WORK ITEM: Please write the data out once more, exactly as it is given.

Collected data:
##########
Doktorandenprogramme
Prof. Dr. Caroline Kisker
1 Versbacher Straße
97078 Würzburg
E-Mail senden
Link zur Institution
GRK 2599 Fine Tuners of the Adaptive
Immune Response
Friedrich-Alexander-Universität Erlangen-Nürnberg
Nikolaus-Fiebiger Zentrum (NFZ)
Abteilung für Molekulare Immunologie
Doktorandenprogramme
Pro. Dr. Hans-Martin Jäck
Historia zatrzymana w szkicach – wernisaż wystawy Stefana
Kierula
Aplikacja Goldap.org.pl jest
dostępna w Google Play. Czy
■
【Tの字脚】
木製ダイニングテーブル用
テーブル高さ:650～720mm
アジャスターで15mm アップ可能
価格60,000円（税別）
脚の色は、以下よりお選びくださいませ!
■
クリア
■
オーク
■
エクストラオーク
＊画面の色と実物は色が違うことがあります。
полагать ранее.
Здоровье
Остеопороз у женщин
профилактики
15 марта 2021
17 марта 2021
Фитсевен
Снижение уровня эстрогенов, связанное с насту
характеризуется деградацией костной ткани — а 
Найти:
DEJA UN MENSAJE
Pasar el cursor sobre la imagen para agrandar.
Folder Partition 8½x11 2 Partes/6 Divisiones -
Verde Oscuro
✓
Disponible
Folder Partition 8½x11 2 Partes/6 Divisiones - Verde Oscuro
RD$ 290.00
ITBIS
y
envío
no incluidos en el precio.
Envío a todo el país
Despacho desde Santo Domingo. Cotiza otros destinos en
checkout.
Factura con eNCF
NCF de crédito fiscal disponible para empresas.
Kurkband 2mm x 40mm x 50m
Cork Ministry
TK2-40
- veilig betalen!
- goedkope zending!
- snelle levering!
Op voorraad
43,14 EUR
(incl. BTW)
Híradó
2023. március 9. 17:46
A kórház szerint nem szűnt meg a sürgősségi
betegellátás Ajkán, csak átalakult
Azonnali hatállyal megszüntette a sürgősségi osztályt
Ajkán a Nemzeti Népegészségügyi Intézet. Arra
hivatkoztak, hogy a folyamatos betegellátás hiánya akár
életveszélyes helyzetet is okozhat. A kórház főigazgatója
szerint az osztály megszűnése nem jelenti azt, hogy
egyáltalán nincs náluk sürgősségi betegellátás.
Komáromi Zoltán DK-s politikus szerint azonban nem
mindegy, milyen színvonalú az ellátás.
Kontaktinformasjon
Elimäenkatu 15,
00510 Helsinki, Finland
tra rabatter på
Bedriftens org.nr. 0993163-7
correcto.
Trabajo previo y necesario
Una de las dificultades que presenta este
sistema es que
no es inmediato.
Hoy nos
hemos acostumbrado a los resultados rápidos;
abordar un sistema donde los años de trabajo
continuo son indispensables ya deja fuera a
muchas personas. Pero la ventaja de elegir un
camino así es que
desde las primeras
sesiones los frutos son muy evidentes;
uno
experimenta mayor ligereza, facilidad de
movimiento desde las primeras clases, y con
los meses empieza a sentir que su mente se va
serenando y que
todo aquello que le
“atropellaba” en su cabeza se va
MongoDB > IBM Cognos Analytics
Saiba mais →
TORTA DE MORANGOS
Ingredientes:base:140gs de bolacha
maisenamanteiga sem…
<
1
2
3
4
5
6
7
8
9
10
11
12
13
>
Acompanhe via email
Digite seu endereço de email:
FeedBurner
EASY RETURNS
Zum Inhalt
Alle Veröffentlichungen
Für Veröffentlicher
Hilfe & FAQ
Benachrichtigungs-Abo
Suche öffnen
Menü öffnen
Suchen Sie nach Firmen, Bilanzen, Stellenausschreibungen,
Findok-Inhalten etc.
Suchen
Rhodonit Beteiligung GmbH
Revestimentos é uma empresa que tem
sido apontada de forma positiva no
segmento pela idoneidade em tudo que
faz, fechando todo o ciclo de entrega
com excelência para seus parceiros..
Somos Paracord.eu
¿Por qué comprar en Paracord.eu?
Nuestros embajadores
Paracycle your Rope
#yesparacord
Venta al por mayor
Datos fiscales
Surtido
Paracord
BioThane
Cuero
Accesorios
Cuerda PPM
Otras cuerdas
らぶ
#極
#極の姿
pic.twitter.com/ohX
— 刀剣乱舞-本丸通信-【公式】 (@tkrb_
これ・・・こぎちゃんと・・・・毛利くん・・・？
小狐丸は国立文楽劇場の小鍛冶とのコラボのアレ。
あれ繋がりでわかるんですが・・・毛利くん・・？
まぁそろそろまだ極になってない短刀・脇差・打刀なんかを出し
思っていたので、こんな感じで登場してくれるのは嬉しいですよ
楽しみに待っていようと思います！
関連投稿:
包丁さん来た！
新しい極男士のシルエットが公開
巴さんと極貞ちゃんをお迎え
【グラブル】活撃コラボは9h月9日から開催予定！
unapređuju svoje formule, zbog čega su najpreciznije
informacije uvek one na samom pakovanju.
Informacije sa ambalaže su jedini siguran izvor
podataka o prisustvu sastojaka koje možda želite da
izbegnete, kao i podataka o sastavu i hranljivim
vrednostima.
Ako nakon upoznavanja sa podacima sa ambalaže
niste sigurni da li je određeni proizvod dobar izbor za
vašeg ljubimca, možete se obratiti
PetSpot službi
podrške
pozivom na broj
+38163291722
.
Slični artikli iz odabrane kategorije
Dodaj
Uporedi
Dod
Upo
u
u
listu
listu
##########
ANSWER BOX:
Doktorandenprogramme
Prof. Dr. Caroline Kisker
1 Versbacher Straße
97078 Würzburg
E-Mail senden
Link zur Institution
GRK 2599 Fine Tuners of the Adaptive
Immune Response
Friedrich-Alexander-Universität Erlangen-Nürnberg
Nikolaus-Fiebiger Zentrum (NFZ)
Abteilung für Molekulare Immunologie
Doktorandenprogramme
Pro. Dr. Hans-Martin Jäck
Historia zatrzymana w szkicach – wernisaż wystawy Stefana
Kierula
Aplikacja Goldap.org.pl jest
dostępna w Google Play. Czy
■
【Tの字脚】
木製ダイニングテーブル用
テーブル高さ:650～720mm
アジャスターで15mm アップ可能
価格60,000円（税別）
脚の色は、以下よりお選びくださいませ!
■
クリア
■
オーク
■
エクストラオーク
＊画面の色と実物は色が違うことがあります。
полагать ранее.
Здоровье
Остеопороз у женщин
профилактики
15 марта 2021
17 марта 2021
Фитсевен
Снижение уровня эстрогенов, связанное с насту
характеризуется деградацией костной ткани — а 
Найти:
DEJA UN MENSAJE
Pasar el cursor sobre la imagen para agrandar.
Folder Partition 8½x11 2 Partes/6 Divisiones -
Verde Oscuro
✓
Disponible
Folder Partition 8½x11 2 Partes/6 Divisiones - Verde Oscuro
RD$ 290.00
ITBIS
y
envío
no incluidos en el precio.
Envío a todo el país
Despacho desde Santo Domingo. Cotiza otros destinos en
checkout.
Factura con eNCF
NCF de crédito fiscal disponible para empresas.
Kurkband 2mm x 40mm x 50m
Cork Ministry
TK2-40
- veilig betalen!
- goedkope zending!
- snelle levering!
Op voorraad
43,14 EUR
(incl. BTW)
Híradó
2023. március 9. 17:46
A kórház szerint nem szűnt meg a sürgősségi
betegellátás Ajkán, csak átalakult
Azonnali hatállyal megszüntette a sürgősségi osztályt
Ajkán a Nemzeti Népegészségügyi Intézet. Arra
hivatkoztak, hogy a folyamatos betegellátás hiánya akár
életveszélyes helyzetet is okozhat. A kórház főigazgatója
szerint az osztály megszűnése nem jelenti azt, hogy
egyáltalán nincs náluk sürgősségi betegellátás.
Komáromi Zoltán DK-s politikus szerint azonban nem
mindegy, milyen színvonalú az ellátás.
Kontaktinformasjon
Elimäenkatu 15,
00510 Helsinki, Finland
tra rabatter på
Bedriftens org.nr. 0993163-7
correcto.
Trabajo previo y necesario
Una de las dificultades que presenta este
sistema es que
no es inmediato.
Hoy nos
hemos acostumbrado a los resultados rápidos;
abordar un sistema donde los años de trabajo
continuo son indispensables ya deja fuera a
muchas personas. Pero la ventaja de elegir un
camino así es que
desde las primeras
sesiones los frutos son muy evidentes;
uno
experimenta mayor ligereza, facilidad de
movimiento desde las primeras clases, y con
los meses empieza a sentir que su mente se va
serenando y que
todo aquello que le
“atropellaba” en su cabeza se va
MongoDB > IBM Cognos Analytics
Saiba mais →
TORTA DE MORANGOS
Ingredientes:base:140gs de bolacha
maisenamanteiga sem…
<
1
2
3
4
5
6
7
8
9
10
11
12
13
>
Acompanhe via email
Digite seu endereço de email:
FeedBurner
EASY RETURNS
Zum Inhalt
Alle Veröffentlichungen
Für Veröffentlicher
Hilfe & FAQ
Benachrichtigungs-Abo
Suche öffnen
Menü öffnen
Suchen Sie nach Firmen, Bilanzen, Stellenausschreibungen,
Findok-Inhalten etc.
Suchen
Rhodonit Beteiligung GmbH
Revestimentos é uma empresa que tem
sido apontada de forma positiva no
segmento pela idoneidade em tudo que
faz, fechando todo o ciclo de entrega
com excelência para seus parceiros..
Somos Paracord.eu
¿Por qué comprar en Paracord.eu?
Nuestros embajadores
Paracycle your Rope
#yesparacord
Venta al por mayor
Datos fiscales
Surtido
Paracord
BioThane
Cuero
Accesorios
Cuerda PPM
Otras cuerdas
らぶ
#極
#極の姿
pic.twitter.com/ohX
— 刀剣乱舞-本丸通信-【公式】 (@tkrb_
これ・・・こぎちゃんと・・・・毛利くん・・・？
小狐丸は国立文楽劇場の小鍛冶とのコラボのアレ。
あれ繋がりでわかるんですが・・・毛利くん・・？
まぁそろそろまだ極になってない短刀・脇差・打刀なんかを出し
思っていたので、こんな感じで登場してくれるのは嬉しいですよ
楽しみに待っていようと思います！
関連投稿:
包丁さん来た！
新しい極男士のシルエットが公開
巴さんと極貞ちゃんをお迎え
【グラブル】活撃コラボは9h月9日から開催予定！
unapređuju svoje formule, zbog čega su najpreciznije
informacije uvek one na samom pakovanju.
Informacije sa ambalaže su jedini siguran izvor
podataka o prisustvu sastojaka koje možda želite da
izbegnete, kao i podataka o sastavu i hranljivim
vrednostima.
Ako nakon upoznavanja sa podacima sa ambalaže
niste sigurni da li je određeni proizvod dobar izbor za
vašeg ljubimca, možete se obratiti
PetSpot službi
podrške
pozivom na broj
+38163291722
.
Slični artikli iz odabrane kategorije
Dodaj
Uporedi
Dod
Upo
u
u
listu
listu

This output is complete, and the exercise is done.